The review also identifies the dominant axes of fragmentation: task specificity, environment specificity, species imbalance, labeling inconsistency, and restricted evaluation across orchards, seasons, and training systems. Apples and grapes are the two most studied fruits; RGB and RGB-D dominate current deep-learning practice; and phenotyping and harvesting are the most common tasks. For generalized fruit-tree perception, the recommended directions are monocular depth estimation, CNN-transformer fusion, development of a versatile unified agriculture model, deep-learning-based 3D reconstruction of tree rows, construction of versatile large high-quality datasets, and increased use of few-shot and self-supervised learning (Oh, 2024).

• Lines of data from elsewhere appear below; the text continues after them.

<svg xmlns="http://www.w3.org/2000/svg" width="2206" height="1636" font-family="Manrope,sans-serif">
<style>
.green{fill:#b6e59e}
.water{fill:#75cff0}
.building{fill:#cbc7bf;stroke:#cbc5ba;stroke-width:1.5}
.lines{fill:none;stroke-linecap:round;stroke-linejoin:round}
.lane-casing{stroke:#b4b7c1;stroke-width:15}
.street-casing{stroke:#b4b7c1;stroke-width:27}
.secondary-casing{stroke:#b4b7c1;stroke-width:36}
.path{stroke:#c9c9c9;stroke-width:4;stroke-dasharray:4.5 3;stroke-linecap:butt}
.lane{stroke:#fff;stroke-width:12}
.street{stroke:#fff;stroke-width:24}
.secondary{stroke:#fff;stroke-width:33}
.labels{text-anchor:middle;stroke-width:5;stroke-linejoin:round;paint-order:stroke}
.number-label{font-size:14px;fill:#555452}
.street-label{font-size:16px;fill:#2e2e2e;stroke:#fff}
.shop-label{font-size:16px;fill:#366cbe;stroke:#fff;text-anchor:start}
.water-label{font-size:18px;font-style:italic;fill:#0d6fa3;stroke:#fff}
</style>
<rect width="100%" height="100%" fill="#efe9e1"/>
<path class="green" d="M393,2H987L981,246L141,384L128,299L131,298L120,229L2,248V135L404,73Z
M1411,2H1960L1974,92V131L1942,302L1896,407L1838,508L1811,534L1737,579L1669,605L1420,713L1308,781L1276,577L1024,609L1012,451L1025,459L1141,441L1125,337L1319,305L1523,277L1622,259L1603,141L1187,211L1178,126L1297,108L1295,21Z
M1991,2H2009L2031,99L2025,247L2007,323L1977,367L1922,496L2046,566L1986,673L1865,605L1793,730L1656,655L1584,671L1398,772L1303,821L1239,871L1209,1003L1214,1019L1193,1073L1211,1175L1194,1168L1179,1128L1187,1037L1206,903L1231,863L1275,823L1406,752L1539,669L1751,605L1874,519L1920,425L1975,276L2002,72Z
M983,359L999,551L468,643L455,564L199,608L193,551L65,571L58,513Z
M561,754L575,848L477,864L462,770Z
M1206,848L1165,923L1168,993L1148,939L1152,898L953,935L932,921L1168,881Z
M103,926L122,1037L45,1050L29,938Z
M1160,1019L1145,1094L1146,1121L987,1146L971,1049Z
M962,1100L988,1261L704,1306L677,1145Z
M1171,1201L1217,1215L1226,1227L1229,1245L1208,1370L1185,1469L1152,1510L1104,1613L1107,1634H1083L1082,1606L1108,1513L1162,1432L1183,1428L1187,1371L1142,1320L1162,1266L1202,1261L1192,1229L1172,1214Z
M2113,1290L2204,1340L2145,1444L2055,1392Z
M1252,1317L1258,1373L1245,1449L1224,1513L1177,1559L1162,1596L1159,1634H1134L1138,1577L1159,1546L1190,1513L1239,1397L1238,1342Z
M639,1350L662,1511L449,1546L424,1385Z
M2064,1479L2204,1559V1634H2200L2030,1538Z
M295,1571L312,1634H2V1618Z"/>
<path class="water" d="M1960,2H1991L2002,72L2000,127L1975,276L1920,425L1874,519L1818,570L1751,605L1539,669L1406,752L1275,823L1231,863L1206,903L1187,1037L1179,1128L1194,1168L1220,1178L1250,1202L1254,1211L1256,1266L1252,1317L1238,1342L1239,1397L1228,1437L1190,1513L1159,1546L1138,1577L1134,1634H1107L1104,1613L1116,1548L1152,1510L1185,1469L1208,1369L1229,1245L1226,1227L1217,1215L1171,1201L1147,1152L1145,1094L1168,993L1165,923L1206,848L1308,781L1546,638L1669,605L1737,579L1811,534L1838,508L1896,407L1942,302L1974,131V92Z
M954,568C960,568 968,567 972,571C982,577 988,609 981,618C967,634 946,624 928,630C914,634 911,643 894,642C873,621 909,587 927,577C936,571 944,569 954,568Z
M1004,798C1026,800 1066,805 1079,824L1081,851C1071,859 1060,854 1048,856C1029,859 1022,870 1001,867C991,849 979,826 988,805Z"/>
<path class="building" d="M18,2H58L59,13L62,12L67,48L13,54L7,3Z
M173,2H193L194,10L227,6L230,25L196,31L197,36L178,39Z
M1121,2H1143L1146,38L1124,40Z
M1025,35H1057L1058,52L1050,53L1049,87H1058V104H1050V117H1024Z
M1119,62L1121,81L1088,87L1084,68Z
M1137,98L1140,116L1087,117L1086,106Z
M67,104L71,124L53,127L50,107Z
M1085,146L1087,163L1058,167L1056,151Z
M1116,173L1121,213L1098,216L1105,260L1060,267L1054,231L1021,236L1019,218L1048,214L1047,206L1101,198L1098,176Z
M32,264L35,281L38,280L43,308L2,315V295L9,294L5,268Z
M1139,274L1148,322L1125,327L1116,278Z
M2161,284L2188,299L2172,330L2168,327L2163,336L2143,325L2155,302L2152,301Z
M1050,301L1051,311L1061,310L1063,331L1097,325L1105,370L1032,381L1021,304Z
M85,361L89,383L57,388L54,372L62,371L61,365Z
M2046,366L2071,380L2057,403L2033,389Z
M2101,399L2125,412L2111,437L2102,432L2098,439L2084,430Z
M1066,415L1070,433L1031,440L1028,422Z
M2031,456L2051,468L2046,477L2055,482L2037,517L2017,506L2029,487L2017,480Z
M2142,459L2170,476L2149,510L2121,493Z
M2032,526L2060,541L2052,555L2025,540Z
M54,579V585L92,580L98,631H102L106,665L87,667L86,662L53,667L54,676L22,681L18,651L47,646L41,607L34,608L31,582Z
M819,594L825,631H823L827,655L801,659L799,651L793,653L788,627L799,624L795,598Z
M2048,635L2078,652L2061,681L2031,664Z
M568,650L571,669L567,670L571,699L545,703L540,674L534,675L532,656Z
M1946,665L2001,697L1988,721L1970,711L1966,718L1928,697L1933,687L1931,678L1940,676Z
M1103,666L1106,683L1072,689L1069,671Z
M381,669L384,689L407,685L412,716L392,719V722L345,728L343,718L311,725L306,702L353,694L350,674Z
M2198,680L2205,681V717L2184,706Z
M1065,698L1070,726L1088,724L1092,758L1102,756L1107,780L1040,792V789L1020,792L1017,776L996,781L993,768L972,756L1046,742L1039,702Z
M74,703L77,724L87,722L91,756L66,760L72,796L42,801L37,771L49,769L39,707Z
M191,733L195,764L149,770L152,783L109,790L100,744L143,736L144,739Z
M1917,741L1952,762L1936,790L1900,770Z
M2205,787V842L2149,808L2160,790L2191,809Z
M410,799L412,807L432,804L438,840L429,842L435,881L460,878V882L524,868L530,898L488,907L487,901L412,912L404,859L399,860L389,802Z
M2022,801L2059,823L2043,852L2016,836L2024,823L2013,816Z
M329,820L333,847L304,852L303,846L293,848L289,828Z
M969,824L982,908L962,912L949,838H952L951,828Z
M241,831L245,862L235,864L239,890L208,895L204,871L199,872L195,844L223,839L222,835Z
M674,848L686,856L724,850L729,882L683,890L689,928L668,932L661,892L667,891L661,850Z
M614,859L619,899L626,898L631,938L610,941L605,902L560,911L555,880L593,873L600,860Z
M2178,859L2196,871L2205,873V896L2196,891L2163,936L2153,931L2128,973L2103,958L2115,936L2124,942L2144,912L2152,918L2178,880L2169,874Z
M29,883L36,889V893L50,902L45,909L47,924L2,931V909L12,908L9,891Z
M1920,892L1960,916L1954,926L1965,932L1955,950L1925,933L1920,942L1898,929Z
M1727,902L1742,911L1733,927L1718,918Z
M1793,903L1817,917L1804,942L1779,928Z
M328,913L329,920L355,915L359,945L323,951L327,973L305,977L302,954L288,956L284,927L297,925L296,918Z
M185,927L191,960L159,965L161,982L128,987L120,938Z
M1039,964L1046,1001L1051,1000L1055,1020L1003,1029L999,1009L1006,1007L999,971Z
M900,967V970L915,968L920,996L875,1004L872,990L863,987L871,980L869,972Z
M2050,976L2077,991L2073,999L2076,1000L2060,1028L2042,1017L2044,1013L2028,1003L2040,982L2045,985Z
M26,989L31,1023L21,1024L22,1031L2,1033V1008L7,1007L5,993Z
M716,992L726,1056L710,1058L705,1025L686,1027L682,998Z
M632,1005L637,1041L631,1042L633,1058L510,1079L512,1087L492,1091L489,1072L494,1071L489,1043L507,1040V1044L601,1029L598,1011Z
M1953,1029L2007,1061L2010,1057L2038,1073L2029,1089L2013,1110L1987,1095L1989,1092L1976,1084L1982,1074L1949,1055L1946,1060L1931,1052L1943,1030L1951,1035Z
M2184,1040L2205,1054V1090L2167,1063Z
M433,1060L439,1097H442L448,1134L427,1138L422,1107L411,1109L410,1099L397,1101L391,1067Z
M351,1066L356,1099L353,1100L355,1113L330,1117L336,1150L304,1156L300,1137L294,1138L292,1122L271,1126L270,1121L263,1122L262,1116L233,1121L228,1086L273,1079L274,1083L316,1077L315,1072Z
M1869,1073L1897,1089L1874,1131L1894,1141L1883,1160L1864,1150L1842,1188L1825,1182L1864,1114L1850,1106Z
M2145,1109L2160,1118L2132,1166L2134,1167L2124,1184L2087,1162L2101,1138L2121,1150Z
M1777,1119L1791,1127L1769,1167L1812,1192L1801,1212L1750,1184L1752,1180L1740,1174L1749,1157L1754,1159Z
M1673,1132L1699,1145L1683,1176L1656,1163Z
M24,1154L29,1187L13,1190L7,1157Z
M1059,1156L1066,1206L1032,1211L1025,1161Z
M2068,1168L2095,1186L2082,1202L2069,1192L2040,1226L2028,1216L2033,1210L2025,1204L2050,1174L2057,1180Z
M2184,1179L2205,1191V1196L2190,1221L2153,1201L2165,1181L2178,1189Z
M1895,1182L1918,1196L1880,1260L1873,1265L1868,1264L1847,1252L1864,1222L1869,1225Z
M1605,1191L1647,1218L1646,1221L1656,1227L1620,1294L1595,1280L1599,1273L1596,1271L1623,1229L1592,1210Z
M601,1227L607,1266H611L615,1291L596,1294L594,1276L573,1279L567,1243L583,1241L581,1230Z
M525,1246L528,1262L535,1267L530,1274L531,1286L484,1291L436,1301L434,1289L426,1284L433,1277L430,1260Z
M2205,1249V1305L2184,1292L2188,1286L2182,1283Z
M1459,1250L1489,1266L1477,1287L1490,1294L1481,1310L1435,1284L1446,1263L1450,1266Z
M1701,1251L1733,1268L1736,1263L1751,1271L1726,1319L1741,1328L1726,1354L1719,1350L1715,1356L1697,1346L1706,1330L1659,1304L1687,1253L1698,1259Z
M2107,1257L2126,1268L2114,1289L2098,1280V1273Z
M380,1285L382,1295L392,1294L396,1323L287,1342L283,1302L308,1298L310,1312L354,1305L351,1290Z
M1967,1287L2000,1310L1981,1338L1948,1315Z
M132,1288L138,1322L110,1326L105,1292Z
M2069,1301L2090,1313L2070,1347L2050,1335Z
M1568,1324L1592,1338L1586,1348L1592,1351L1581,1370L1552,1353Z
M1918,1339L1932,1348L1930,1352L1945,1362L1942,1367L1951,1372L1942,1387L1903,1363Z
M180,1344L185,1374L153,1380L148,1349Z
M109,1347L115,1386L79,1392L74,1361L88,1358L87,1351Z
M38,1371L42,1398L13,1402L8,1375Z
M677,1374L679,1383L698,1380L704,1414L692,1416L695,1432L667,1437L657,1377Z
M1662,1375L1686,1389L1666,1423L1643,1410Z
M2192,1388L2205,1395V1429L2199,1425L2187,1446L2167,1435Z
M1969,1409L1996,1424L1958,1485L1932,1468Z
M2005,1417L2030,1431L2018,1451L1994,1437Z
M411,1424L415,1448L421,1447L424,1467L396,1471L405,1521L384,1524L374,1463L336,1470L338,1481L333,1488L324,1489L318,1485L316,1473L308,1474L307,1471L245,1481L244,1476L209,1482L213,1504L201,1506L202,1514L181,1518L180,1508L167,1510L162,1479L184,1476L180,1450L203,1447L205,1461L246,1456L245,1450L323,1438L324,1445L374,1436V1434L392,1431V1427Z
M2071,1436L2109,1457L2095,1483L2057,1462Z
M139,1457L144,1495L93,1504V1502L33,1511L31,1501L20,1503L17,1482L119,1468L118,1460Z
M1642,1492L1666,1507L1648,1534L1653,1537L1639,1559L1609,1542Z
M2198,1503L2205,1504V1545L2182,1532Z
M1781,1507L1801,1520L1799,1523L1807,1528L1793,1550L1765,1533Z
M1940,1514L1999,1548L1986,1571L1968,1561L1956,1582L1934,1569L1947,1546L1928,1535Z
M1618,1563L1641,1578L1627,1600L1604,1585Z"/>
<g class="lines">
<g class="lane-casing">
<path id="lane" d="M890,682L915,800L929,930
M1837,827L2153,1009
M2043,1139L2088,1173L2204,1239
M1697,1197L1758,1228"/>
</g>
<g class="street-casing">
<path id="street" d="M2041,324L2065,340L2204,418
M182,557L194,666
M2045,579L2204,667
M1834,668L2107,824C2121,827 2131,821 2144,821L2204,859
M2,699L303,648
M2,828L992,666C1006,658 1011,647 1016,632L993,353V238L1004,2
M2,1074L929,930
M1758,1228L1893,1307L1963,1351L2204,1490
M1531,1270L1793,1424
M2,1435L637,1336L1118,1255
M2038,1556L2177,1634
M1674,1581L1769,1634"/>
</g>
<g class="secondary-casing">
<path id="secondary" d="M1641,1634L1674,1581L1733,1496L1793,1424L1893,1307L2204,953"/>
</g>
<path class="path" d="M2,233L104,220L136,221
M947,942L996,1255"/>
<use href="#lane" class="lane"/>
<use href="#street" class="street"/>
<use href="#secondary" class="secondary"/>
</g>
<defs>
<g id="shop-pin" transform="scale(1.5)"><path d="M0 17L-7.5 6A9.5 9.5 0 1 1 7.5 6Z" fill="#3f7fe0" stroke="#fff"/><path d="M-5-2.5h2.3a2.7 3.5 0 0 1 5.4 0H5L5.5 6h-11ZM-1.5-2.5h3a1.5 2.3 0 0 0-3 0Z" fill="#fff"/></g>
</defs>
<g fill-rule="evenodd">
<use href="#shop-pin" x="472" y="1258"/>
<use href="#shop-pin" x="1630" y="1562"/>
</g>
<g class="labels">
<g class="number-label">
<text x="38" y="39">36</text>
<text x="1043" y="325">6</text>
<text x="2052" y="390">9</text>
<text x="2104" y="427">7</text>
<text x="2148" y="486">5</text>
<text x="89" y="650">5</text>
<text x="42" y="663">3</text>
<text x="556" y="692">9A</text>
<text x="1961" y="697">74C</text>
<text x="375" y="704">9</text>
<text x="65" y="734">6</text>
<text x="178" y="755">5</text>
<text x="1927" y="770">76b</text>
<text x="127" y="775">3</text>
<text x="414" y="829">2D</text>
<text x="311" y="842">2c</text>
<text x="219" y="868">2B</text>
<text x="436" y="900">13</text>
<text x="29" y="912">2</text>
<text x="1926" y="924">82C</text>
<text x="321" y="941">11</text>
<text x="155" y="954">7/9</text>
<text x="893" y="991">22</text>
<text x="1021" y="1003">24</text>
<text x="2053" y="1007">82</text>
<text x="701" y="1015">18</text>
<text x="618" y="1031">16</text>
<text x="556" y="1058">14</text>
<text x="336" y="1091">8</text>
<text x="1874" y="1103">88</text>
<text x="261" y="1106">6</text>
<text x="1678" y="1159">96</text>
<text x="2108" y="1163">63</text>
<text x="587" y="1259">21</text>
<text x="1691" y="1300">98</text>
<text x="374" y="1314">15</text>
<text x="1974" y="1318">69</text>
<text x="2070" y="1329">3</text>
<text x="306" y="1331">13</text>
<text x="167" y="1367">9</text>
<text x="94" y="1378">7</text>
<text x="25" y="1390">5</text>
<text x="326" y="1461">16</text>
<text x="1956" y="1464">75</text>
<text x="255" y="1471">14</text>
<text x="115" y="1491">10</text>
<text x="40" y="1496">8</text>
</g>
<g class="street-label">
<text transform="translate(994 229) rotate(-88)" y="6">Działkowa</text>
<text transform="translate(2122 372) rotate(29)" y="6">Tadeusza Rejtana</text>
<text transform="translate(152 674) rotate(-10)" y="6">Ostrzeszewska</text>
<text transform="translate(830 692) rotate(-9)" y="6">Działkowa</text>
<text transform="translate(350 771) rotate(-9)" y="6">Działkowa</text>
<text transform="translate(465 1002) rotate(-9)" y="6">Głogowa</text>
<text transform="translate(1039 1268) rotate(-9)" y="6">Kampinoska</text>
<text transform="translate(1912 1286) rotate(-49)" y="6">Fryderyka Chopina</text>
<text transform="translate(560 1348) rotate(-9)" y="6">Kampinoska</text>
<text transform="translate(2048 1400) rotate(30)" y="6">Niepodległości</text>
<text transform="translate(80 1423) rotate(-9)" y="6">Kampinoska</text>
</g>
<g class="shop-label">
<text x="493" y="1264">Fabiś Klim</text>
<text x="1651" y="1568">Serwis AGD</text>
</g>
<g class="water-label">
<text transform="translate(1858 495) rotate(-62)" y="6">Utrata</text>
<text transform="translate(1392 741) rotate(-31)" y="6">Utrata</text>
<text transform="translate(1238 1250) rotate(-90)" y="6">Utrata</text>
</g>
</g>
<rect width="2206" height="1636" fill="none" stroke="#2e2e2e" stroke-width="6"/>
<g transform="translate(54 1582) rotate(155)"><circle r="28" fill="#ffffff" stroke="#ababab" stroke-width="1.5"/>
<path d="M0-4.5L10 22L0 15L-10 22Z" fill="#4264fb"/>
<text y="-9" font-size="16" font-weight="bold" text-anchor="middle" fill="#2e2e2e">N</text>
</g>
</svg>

Placed alongside the formal exact models of combinatorics and arithmetic, this agricultural diagnosis is revealing. In permutrees, metallic trees, and tree arithmetic, generalization is achieved by exact rules, exact bijections, and exact structural theorems (Pilaud et al., 2016, Margenstern, 2019, Tarau, 2013, Luccio, 2015). In orchard robotics and vision, generalization is instead partial and empirical: a point cloud may be species-agnostic yet lack topology; a procedural renderer may be flexible yet not botanical; a neural field may be fruit-agnostic yet sensitive to pose and mask quality; and a harvesting controller may be modular yet still rely on crop-specific geometric assumptions (Fu et al., 2023, Duboudin et al., 2019, Meyer et al., 26 May 2025, Gursoy et al., 2023).
A plausible implication is that “Generalized Fruit Tree” currently names a research objective more than a settled formalism. In exact mathematics, the objective has already produced unified tree models. In agriculture, it remains an open synthesis problem: to combine geometry, semantics, topology, organ relations, sensing, and task constraints into a representation that is simultaneously species-agnostic, task-flexible, and operationally robust (Oh, 2024).